Dr Jorne Lionel Biccler speaks to ecancer at ASH 2018 about his study on primary central nervous system lymphoma.

He describes some of the difficulties of treating lymphoma of the CNS, and compares the prognosis of the disease to that of classic diffuse large B-cell lymphoma. 

Watch his interview about classic hodgkin lymphoma here

It was about what happens given that patients remain in remission or do not experience any events then how is their outlook going to change. The motivation behind this study was there have been some studies about this in systemic diffuse large B-cell lymphoma and in systemic diffuse large B-cell lymphoma it’s shown that patients who survive around two years without experiencing an event have survival prospects which are very, very similar to that of a healthy population. However, primary CNS lymphoma relies on different treatments because the blood-brain barrier restricts the administration possibilities of chemotherapy. So it’s expected that they tend to perform a lot worse than the ones we see the survival actually improve over time compared to how the background population has performed and, if so, to what extent and does it ever normalise.

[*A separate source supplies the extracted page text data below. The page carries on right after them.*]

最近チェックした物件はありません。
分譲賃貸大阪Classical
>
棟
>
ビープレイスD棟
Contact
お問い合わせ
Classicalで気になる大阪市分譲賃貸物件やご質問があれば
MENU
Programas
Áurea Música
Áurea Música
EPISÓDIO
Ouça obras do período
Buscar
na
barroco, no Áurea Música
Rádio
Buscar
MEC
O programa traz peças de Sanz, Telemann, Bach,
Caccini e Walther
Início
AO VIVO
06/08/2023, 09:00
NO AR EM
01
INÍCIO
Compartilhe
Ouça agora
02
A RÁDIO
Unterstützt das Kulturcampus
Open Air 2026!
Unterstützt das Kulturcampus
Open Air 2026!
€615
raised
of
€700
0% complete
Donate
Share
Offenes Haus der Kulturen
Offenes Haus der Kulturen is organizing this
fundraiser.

The probability of surviving five years without relapsing is about 25% when you look at it from diagnosis which is quite bad compared to normal diffuse large B-cell lymphoma. However, given that they survive one or two years this actually increases to around 50% so there is a big increase but it’s still not a great prospect to have. Similarly, even if you condition on later time points of being an event free survival or remaining in remission for, for example, two or three years, it does not really improve that much past this prospect of having a five year probability of surviving without relapsing of around 50%. So it improves but it does not improve that much. Furthermore, if you’re looking at the loss of life expectancy we also see there that initially if you follow patients for about five years they will be expected to lose about two years of life expectancy compared to the general population but among patients who survive or reach at least one year or remain in remission for at least one year then we see that this reduces to about one year. So there’s a big reduction but it’s definitely still increased compared to the general healthy population.

The main take home message from this study is that patients definitely do better over time so there is a bit of reassurance that the longer you remain in remission the better your prospects are going to be but there has to be a decent follow-up programme because they are still at increased risk of events of all kinds and all sorts.